**Text section**:
:::::
Guernsey Press

Three-school model had already been approved

WE HAVE seen so many press releases published in recent days and this debate moves on at haste.

Published

It was just a matter of days ago that Deputy Fallaize issued his response to the laying of the requete and he maintained that to back the requete would leave ‘hundreds of students in sub-standard facilities stuck in a system which is unable to provide anything close to equality of opportunity across all schools and colleges in secondary and further education’.

Then following the march, at which upwards of 2,500 people marched against the two-school model, he still maintained that ‘it remains the case that there is not much agreement in our community about how to organise secondary and further education. This is why it has proved so challenging for committees and States assemblies which have tried to lead change in education. The reforms we are leading were agreed because evidence supports the 11-18 model as the best way to provide high standards, equality of opportunity and value for money’.

So, let’s look at this in more detail. Deputy Fallaize stood on a manifesto at the last election which stated the following:

‘There has been no decision not to rebuild La Mare de Carteret High School or to cease 11-16 education on the Grammar site. With the right leadership the new Committee for Education, Sport & Culture could quite swiftly report to the States with the optimum three-school model. If that model includes La Mare de Carteret, which is achieving great things in wholly unsatisfactory conditions, the school must be rebuilt without further delay. In addition, any movement of students and teachers in the three-school model must be managed with the utmost care’.

It is true that this debate has been going on for some time and many decisions have been made and revoked, but in fact the States of Deliberation made a decision some two years ago which, if they had been able to carry it forward there and then, would have resulted in the three-school model being implemented and La Mare de Carteret now rebuilt and up and running without the protests we are seeing now. We would also have maintained our high-performing sixth form centre and in all probability saved millions of pounds in consultants’, architects’, PR and other experts’ fees.

The Assembly in fact voted in favour of the three-school model, which proposed no change to St Sampson’s High or Les Beaucamps High but suggested the rebuild of La Mare de Carteret which was, as Deputy Fallaize mentioned in his manifesto, achieving great things.

The plans which were drawn up by the last committee had been shared with the neighbours and had received planning approval. These plans included detailed environmental impact studies (unlike the most recent plans to extend the two chosen sites), detailed traffic assessments and solutions designed and approved by planners.

Ecological studies, noise and light pollution studies had been carried out. Flood risks had been modelled and drainage improvements designed to benefit the whole area, not just the school. Building materials had been chosen and approved, a full project team was in place including architects, mechanical and electrical engineers, structural engineers, quantity surveyors and landscape architects were all ready to go.

All had been costed. All this without the need to convince the teachers, parents, pupils and members of the public with a PR campaign.
:::::
**Listing**:
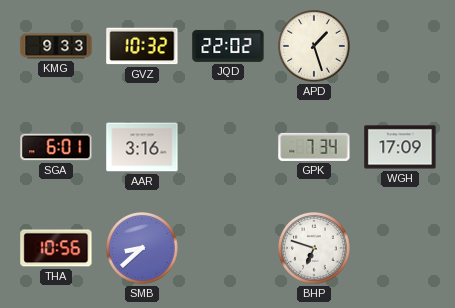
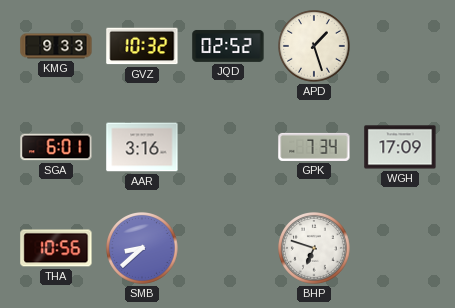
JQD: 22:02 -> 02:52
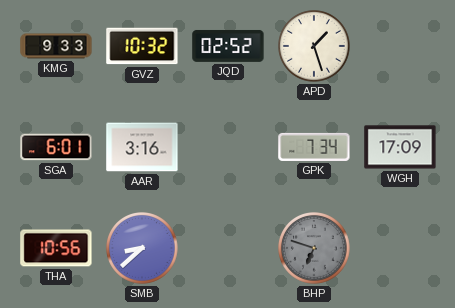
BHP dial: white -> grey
:::::
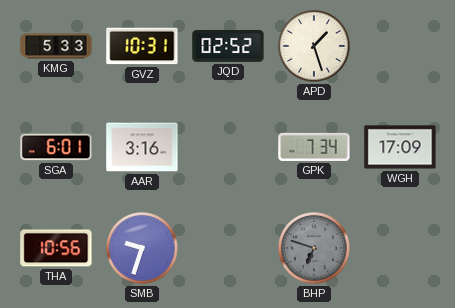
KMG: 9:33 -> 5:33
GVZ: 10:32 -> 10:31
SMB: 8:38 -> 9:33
:::::
**Stated exercise 1**:
Retype the passage in the letter on Guernsey's three-school model, starting with "It is true that" and going on through "other experts’ fees.".
**Stated exercise 2**:
According to the letter on Guernsey's three-school model, how many people joined the march against the two-school model?
**Stated exercise 3**:
Carry on the letter about Guernsey's three-school model from the point where it stops.

**Response 1**:
It is true that this debate has been going on for some time and many decisions have been made and revoked, but in fact the States of Deliberation made a decision some two years ago which, if they had been able to carry it forward there and then, would have resulted in the three-school model being implemented and La Mare de Carteret now rebuilt and up and running without the protests we are seeing now. We would also have maintained our high-performing sixth form centre and in all probability saved millions of pounds in consultants’, architects’, PR and other experts’ fees.

**Response 2**:
Upwards of 2,500 people.

**Response 3**:
Clearly a considerable amount of detailed work had been done, the cost of which was presumably written off.

Deputy Fallaize in his recent response to the requete states, ‘The requete is based on a fantasy that a short pause in the current reforms could be resolved neatly by the next States a few weeks into their term. The deputies who have driven the requete – Deputies Dudley-Owen and Meerveld – should explain its very serious effects on students’.

Perhaps we should ask him and his committee together with P&R to explain why they thought it fit to delay these decisions on education two years ago and effectively cause these serious effects on students, rather than passing the blame onto the deputies who are reflecting the vast majority of public opinion and trying to establish common sense education in Guernsey.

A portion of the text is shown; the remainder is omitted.